Administration is an insolvency process that was first introduced by the Insolvency Act 1986 and designed to facilitate the rescue of a company or business.

For a company or partnership to enter into administration, it must be insolvent or about to become so and there must be a reasonable prospect of achieving on or more statutory purposes. These are as follows:

a) Rescuing the company as a going concern

b) Achieving a better result for the company’s creditors as a whole than would be likely if the company were wound up (without first being in Administration) or

c) Realising property in order to make a distribution to one or more secured or preferential creditors.

An administrator may be appointed by administration order of the court, the holder of a qualifying floating charge, or agricultural charge in the case of a partnership (usually a bank or other finance provider), by the company or its directors or in the case of a partnership by the members / partners.

An administration order application may be made by the company, the directors of the company, the members/ partners of the partnership, one or more creditors of the company or the designated officer for a magistrate’s court. In practice however, unless there is a pending winding up petition against the company or partnership, the company, directors or partners usually adopt a simplified out of court procedure to appoint an administrator. This latter process is what is to be considered here.

In order to appoint an administrator using the out of court process, the applicant will file a Notice of intention to appoint an Administrator, in the court. The document is then sealed by the court and dated, with the time of filing endorsed on the notice. A sealed copy is returned to the applicant.

The effect of filing this document is to prevent any legal action being taken against the company including the issue of a winding up petition, for a period of ten working days.

The applicant must give the holders of qualifying floating charges or agricultural charges in the case of a partnership, at least five working days notice of his intention to appoint an administrator.

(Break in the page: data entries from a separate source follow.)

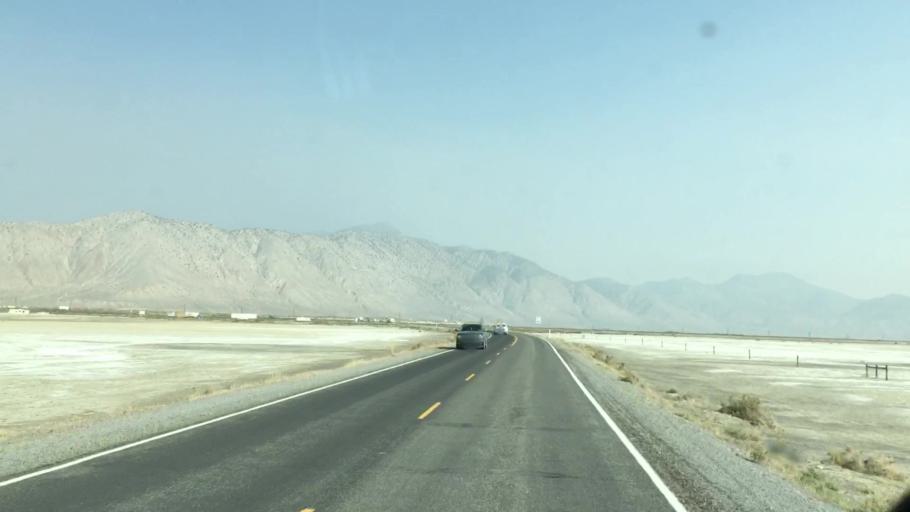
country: US
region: Nevada
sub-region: Pershing County
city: Lovelock
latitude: 40.6493
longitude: -119.3438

During that notice period, the chargeholder may do one of three things: he can do nothing, in which case at the end of the notice period, the applicant may appoint an administrator; he can agree with the applicants administration strategy and choice of administrator or he can appoint his own administrator to carry out the applicant’s strategy or any other strategy, it is felt is appropriate.

In practice, notice is given to chargeholders immediately the sealed document is returned by the court and in a well planned administration, all chargeholders will have been advised of the applicant’s intentions beforehand and been a party to the strategy discussions. Often the chargeholder will waive his right to notice, if he agrees with the strategy and the appointment of the proposed administrator.

Once all chargeholders have agreed or the five day notice period has elapsed without any alternative appointment being indicated, the applicant is entitled to file a notice of appointment of administrator in the court and immediately this is dated and sealed, the administrator is appointed.

Once appointed, the administrator will set about implementing his strategy to achieve the intended statutory purposes referred to above.

If a rescue of the company is to be achieved, he will probably continue to trade the business, albeit at a temporarily reduced level, while he proposes a Company Voluntary Arrangement to the unsecured creditors.

If the company or partnership itself cannot be rescued, it may be possible to rescue the business and the administrator will continue to trade, while marketing the business with a view to selling it to another party as a going concern.

If neither of the above is an objective, the administrator may well have already been in discussions with either the existing management or an unconnected party to carry out a “pre-pack” sale, which will be completed almost as soon as he is appointed administrator.

The administrator is required to summon a meeting of creditors within eight weeks of his appointment, with the meeting taking place within ten weeks of his appointment. This meeting is to enable the creditors to approve or modify the administrator’s proposals for achieving the intended statutory purposes of the administration and to agree the manner in which he is to be remunerated.

The law provides for an administration to automatically come to an end twelve months after it began unless an application is made by the administrator to extend it.